Paul also points out that the experiences the Israelites went through were written so that everyone could know the specific kinds of behaviors that displease the Lord so that we don’t fall into them ourselves—or if we discover we’re falling into them, we can realize it and repent quickly.

As you can see, Paul actually extracts about three lessons from those stories, which is pretty awesome. We just gravitate the most strongly to verse 13 about how every temptation is a common one and God can help us escape them.
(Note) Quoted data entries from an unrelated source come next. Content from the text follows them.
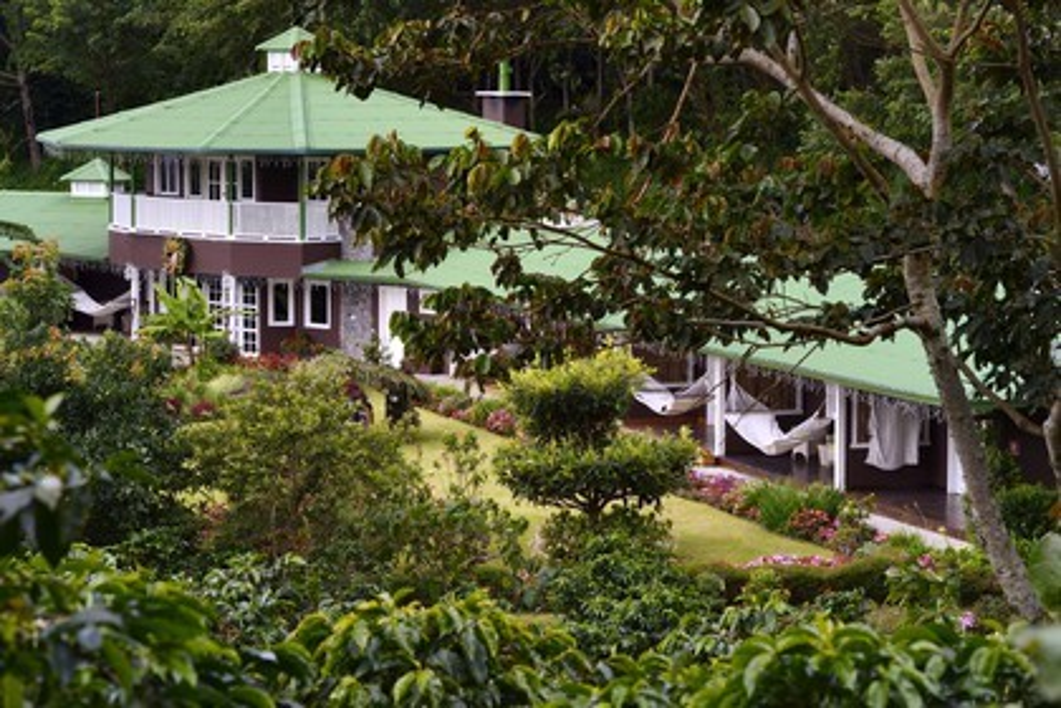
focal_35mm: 110
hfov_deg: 18.6
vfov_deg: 12.5
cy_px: 354
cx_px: 530
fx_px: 3242
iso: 400
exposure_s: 1/160
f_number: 10
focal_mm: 110
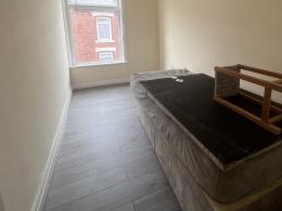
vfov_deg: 63.2
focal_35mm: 20
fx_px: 163
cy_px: 61
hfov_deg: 80.3
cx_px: 176
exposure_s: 1/99
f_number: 1.8
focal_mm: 1.57
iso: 32
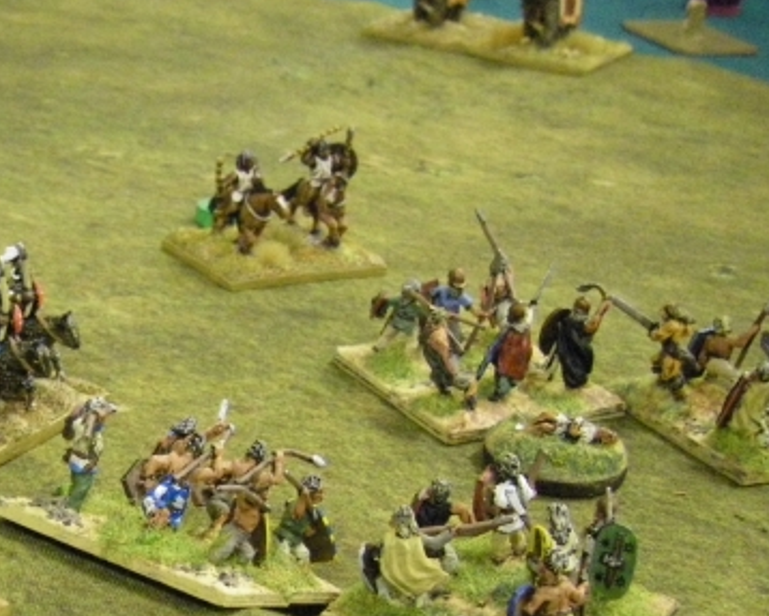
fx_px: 1822
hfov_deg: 22.9
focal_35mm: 80
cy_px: 526
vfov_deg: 18.9
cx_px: 5
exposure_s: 1/40
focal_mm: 6.3
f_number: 3.5
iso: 800
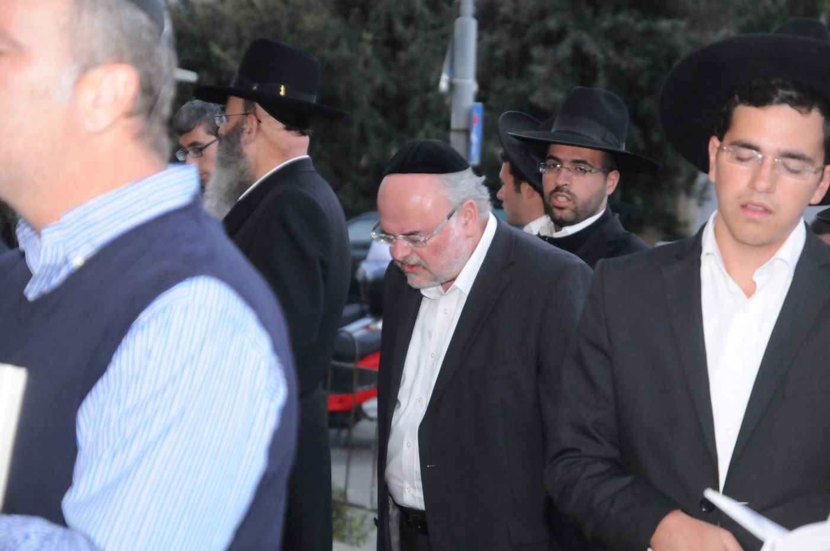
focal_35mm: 105
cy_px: 276
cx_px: 415
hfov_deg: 19.5
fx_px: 2417
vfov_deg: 13.0
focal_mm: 70
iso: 1600
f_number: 4.5
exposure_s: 1/125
Thursday, September 5, 2019 0 comments

Building on the foundation of Christ



10 According to the grace of God which is given unto me, as a wise masterbuilder, I have laid the foundation, and another buildeth thereon. But let every man take heed how he buildeth thereupon.
11 For other foundation can no man lay than that is laid, which is Jesus Christ.
12 Now if any man build upon this foundation gold, silver, precious stones, wood, hay, stubble;
13 Every man’s work shall be made manifest: for the day shall declare it, because it shall be revealed by fire; and the fire shall try every man’s work of what sort it is.
14 If any man’s work abide which he hath built thereupon, he shall receive a reward.
15 If any man’s work shall be burned, he shall suffer loss: but he himself shall be saved; yet so as by fire. ( 1 Cor. 3:10-15)

This section stuck out to me recently when I was reading. This comes in a context in which Paul was telling the Corinthians that they shouldn’t file off into parties (“I’m of Apollos!” “I’m of Cephas!” “I’m of Paul!”)  based on the people who initially taught them the gospel because the message of Christ should have been the commonality.
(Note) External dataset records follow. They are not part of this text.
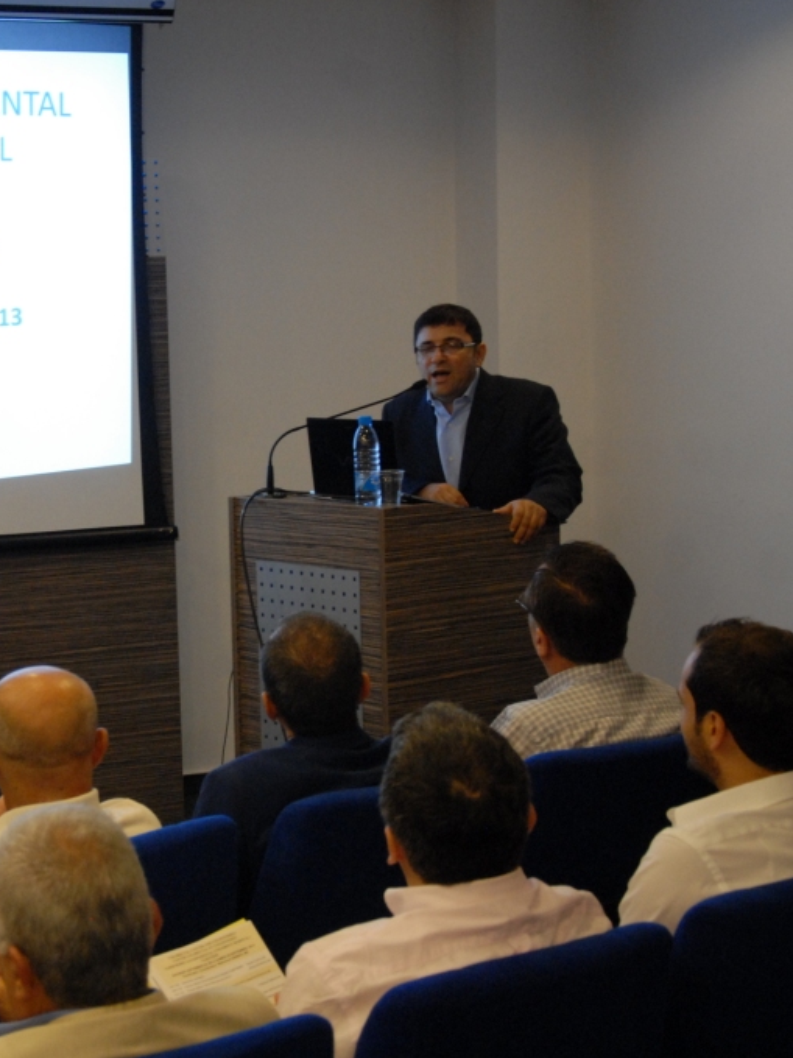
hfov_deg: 19.6
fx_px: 2261
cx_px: 126
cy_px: 529
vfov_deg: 26.3
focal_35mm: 74
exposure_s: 1/40
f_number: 4.2
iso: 1000
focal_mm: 34
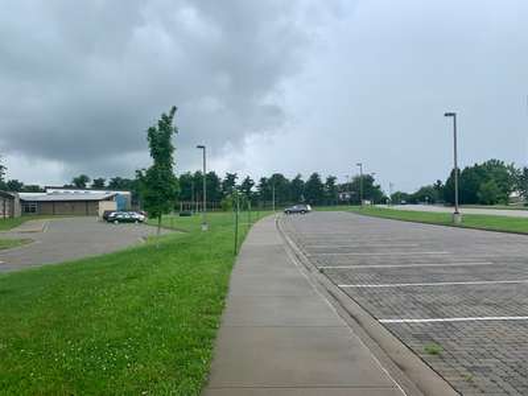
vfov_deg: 53.1
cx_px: 264
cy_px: 198
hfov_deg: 67.3
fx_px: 397
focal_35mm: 26
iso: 25
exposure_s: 1/1088
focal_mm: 4.25
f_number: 1.8
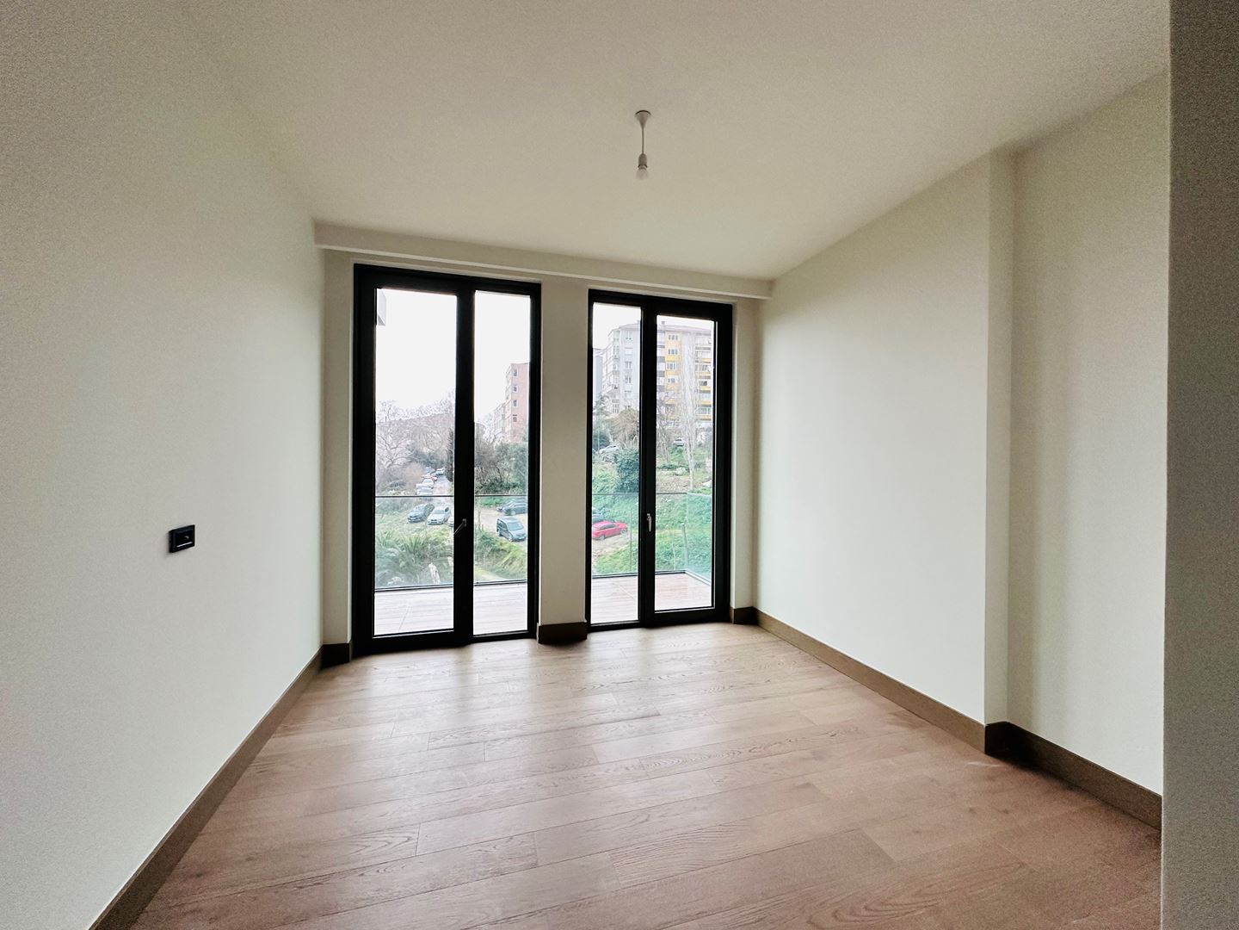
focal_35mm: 14
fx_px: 501
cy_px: 465
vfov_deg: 85.7
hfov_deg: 102.1
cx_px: 620
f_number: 2.2
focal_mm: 2.22
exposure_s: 1/99
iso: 160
Here, he focuses on what should happen after that foundation of Christ has been laid. Once the foundation is laid, you don’t just stop there; you add more to that. You have to anchor to that foundation, but you keep building and keep learning additional stuff and teachers teach additional doctrine.

I think Paul was making the point that whatever else is taught that builds on the foundation of Christ needs to be good and valuable and lasting so that when the trials come (as they always do) we can endure through it.   
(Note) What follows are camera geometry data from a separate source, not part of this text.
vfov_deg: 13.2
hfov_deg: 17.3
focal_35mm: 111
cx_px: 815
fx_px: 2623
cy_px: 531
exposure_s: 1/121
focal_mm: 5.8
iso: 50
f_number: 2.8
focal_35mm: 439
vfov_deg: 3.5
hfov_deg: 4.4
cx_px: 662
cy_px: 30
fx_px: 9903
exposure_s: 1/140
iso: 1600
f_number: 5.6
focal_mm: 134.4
Paul suggests different building materials people might use in their building—gold, silver, precious stones, wood, hay, stubble—and compares that to various types of doctrines that could be taught, then says the fire will try every man’s work. 

We can eyeball each of those materials Paul lists and have an idea of how they would stand up to fire. Gold and silver will still remain, although, depending on how hot the fire gets, they may melt. Precious stones will melt at a very high temperature and pressure, but I don’t know if Paul knew that. Perhaps he considered them most enduring. They certainly wouldn’t be completely burned; they’d just change to a different sort of form that would handle it better.   Now, wood, hay, and stubble would most obviously go up in flames immediately, so they wouldn’t be the best building material to build with if one expects to go through fire.  I suspect Paul meant for gold, silver, and precious stones to represent doctrines that are valuable and lasting.

This is a pretty good analogy for the importance of teaching good, solid doctrine because that will get through the fire and result in a reward instead of loss.   A modern-day way of teaching the same principle is that we want to teach nourishing doctrines of milk and meat, rather than
what is sometimes called “doctrinal twinkies” or “fried froth,” because when a famine of the Word hits the world, the twinkies and fried froth are going to leave us feeling malnourished and empty.

Sooner or later, the principles we’ve learned or taught will be tested by temptation or tribulation or persecution, so if we have to have that foundation of Christ and then solid, edifying doctrines to stand up to it. Otherwise things collapse, and it is really hard to rebuild in the middle of a storm or fire.    I’ve heard stories of people who have had to rebuild their faith in the middle of a tribulation, and my heart goes out to them. It’s possible, but it is very hard.